The Coronavirus pandemic is reshaping the way the world lives, works, and trades. In particular, COVID-19 complicates US-China relations in three distinct but closely intertwined ways: 1) trade dependencies are being rethought, 2) prospects for reescalation of trade tensions are mounting, and 3) mutual trust is deteriorating.
Rethinking China supply chain dependency
Long before any of us heard the word “coronavirus”, a series of gradually escalating tariff rounds between the US and China beginning in 2018 created significant disruptions in what was then a roughly $635 billion trade relationship.
Business executives were forced to rethink and in some cases reconfigure supply chains in order to avoid both the cost of the tariffs and the uncertainty created by the ever-present threat of additional tariffs. Intermediary and finished products which had been sourced from China began to increasingly enter the US from Colombia, Vietnam, Mexico, and elsewhere.
Many of the Trump Administration trade officials who authored the US’ more confrontational approach to China did so out of a core belief that deep economic integration between the two countries was a strategic mistake which had worked to the advantage of China and to the detriment of the US.
The implicit (and in some cases explicit) rationale behind many of the US’ trade actions was to shift supply chains out of China — if not back to the US, then at least closer to home.
A pandemic changes everything
The onset of the coronavirus has intensified these predispositions and added an entirely new dimension: public health considerations are now front and center in trade relationships. Developing greater self-sufficiency in medical goods while minimizing supply risk has begun to take on literal “life and death” connotations for many countries.
The massive stimulus package just passed by the US Congress mandates the National Academies of Sciences, Engineering, and Medicine to review the heavily China-dependent US medical supply chain (ranging from drugs to equipment and devices) to identify national security and public health risks.
According to the Peterson Institute, roughly half of the Personal Protective Equipment the U.S. imports comes from China, and the figure for mouth-nose protective equipment is closer to 70 percent.
Discussion is underway in the White House on strengthening “Buy American” requirements on pharmaceuticals and medical supplies. Prior to the pandemic, the US had already been actively considering withdrawal from the WTO Government Procurement Agreement (which limits “Buy American”-type policies).
Although debate in the White House continues, the onset of coronavirus has strengthened the rationale for buttressing domestic medical and pharmaceutical production, while reducing dependence on imports.
As the full magnitude of the pandemic continues to manifest, expect to see an even stronger impetus – either by government directive or marketplace realities — to shift supply chains away from China, along with calls for nationalistic industrial support strategies.
A reignited trade war?
The Phase One trade agreement signed by the US and China in January deferred the most consequential and difficult issues to subsequent rounds of negotiations.

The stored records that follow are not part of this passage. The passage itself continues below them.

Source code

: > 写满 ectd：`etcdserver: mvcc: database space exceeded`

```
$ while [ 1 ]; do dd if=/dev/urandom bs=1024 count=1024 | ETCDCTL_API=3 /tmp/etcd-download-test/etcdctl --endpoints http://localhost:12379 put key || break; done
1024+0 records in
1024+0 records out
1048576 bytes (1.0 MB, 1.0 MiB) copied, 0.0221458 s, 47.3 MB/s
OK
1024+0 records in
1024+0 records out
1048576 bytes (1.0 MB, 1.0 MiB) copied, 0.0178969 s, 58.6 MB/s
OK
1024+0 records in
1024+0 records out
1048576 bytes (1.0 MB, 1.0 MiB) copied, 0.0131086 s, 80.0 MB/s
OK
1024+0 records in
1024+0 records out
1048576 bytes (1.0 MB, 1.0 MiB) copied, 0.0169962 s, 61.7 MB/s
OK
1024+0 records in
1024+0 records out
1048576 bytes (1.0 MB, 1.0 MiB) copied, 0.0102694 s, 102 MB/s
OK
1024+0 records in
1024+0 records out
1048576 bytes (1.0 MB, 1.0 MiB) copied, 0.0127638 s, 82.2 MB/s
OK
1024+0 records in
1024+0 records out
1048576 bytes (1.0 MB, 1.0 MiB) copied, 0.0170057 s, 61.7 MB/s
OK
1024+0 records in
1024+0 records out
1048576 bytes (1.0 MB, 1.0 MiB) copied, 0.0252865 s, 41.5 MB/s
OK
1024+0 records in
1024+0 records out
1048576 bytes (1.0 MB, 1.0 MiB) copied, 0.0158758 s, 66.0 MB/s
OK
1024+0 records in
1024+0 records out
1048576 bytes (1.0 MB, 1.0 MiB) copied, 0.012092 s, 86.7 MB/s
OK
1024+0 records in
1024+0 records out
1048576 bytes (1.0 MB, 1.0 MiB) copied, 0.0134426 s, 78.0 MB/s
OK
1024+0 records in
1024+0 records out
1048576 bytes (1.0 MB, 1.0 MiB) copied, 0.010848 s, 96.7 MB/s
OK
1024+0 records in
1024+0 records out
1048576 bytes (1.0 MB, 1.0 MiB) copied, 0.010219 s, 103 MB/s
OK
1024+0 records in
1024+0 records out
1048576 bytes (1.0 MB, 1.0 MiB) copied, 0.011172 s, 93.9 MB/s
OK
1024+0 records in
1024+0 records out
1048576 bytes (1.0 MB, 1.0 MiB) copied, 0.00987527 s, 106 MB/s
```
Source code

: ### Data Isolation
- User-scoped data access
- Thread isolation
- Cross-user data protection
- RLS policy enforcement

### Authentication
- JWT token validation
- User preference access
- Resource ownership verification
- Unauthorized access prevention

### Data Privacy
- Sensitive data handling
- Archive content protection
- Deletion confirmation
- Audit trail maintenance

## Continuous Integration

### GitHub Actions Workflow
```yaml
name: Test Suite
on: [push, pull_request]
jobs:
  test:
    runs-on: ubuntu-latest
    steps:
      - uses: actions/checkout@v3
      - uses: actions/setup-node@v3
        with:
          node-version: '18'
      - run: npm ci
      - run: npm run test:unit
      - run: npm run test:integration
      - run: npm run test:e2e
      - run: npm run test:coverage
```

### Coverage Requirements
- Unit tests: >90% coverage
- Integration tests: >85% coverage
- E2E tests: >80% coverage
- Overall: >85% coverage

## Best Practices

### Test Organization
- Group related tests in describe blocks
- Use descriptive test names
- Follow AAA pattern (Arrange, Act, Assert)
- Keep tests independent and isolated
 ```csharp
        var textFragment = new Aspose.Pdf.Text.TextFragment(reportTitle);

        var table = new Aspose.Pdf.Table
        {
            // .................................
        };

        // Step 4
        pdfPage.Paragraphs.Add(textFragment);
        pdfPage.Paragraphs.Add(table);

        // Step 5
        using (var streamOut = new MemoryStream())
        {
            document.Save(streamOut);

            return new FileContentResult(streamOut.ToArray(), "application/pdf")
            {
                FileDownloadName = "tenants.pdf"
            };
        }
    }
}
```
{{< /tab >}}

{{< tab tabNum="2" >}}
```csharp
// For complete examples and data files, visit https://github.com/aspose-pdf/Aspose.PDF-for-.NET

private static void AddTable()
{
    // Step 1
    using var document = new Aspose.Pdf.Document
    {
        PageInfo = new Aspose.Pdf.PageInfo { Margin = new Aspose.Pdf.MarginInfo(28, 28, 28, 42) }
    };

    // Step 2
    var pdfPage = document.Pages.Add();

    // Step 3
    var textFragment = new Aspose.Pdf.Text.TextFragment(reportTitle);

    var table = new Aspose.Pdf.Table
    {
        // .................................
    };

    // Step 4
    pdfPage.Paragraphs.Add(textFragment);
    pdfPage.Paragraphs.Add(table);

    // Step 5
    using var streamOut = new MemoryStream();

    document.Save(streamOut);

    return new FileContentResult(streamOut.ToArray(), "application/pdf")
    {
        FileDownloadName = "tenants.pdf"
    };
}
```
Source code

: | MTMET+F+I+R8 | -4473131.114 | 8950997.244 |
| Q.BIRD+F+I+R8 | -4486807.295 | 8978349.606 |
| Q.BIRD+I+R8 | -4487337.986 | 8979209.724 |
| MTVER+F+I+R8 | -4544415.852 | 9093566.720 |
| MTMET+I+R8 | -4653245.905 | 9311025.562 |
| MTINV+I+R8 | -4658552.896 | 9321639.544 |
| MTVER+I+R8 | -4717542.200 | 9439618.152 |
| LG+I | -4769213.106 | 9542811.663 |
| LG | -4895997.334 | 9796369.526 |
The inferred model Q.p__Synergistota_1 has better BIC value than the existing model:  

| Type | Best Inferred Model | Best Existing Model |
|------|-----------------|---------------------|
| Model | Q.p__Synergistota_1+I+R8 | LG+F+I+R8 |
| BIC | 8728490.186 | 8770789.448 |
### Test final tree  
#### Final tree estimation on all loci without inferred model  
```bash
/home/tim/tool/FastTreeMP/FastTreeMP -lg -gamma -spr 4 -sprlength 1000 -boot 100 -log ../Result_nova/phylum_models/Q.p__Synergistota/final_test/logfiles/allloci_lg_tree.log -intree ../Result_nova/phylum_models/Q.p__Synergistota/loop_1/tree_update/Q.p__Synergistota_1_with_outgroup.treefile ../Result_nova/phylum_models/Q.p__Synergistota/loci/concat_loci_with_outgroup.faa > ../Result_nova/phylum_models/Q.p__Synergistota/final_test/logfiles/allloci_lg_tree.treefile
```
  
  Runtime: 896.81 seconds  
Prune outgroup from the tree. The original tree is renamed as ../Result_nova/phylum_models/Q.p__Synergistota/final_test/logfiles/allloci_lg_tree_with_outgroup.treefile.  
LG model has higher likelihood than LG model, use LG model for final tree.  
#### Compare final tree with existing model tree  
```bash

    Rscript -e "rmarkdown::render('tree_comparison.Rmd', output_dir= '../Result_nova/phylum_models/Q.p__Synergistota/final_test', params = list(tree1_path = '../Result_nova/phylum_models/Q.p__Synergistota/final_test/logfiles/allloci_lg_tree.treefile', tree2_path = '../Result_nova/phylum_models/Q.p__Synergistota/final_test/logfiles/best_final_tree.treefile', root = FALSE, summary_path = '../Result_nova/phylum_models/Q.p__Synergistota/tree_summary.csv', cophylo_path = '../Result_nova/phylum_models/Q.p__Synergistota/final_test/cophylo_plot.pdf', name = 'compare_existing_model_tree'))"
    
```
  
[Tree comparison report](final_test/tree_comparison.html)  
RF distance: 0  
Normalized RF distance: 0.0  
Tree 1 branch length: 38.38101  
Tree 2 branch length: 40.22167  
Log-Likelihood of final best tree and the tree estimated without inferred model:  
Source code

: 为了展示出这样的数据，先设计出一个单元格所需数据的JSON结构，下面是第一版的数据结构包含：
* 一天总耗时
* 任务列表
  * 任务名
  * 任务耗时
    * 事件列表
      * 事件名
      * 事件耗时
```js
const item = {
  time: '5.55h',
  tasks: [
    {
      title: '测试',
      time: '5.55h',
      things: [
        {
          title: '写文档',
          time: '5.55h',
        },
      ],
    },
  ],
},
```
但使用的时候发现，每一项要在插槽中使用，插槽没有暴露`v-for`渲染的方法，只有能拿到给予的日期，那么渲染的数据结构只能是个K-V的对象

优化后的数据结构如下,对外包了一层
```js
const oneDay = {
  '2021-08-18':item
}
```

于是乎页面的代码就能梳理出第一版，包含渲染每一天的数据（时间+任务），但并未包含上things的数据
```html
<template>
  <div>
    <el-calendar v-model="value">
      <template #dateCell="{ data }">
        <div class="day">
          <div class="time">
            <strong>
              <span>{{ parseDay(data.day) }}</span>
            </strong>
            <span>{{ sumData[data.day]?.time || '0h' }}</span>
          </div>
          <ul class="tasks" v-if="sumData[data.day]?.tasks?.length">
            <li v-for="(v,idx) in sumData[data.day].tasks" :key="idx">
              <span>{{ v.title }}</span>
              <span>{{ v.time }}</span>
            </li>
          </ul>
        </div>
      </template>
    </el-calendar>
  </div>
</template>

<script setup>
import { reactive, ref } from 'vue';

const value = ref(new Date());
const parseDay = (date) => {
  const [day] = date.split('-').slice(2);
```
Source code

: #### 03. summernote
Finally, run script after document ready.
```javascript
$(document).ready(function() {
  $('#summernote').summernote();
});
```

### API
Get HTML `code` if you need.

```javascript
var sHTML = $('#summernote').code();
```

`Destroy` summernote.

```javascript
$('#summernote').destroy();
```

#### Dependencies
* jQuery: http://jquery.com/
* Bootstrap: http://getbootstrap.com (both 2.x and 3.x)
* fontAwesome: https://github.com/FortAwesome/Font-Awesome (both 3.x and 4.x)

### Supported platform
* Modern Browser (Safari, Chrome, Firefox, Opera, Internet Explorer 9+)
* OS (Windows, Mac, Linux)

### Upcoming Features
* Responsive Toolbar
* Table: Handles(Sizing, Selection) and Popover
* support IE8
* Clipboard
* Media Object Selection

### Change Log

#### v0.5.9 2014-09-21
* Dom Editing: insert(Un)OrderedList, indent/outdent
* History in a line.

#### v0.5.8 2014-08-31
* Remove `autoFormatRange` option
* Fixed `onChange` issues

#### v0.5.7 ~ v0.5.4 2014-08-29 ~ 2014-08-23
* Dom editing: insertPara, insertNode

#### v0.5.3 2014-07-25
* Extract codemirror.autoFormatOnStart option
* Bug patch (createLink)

Yet the pandemic — and the associated economic slowdown — is threatening implementation of even the comparatively “easy” Phase One obligations, especially those calling for roughly $200 billion in Chinese purchases of US products.
To its credit, China has recently stepped up its purchases of US wheat and LPG and has relaxed its restrictions on three types of beef hormones, as called for in the agreement.
But they remain far short of the specified purchase levels, and despite provisions in the agreement which call for consultations if unforeseen events threaten implementation, it’s unclear how amicably any implementation shortfalls can be managed. The US would be entitled under the agreement to put tariffs back into place if China fails to meet its purchase obligations.
Perhaps of greater long-term consequence, the Phase Two negotiations which were intended to tackle core fundamental issues such as Chinese subsidies and industrial policies appear to have been put on indefinite “hold” thanks to the pandemic.
Unless substantive negotiations can successfully address these issues, disputes will inevitably bubble to the surface again, and the prospect for re-imposition of rolled-back tariffs or the application of new tariffs will be back on the table.
The post-Phase One truce we’re currently enjoying might eventually become another casualty of the pandemic, and we could find ourselves once again in the midst of an escalating trade war.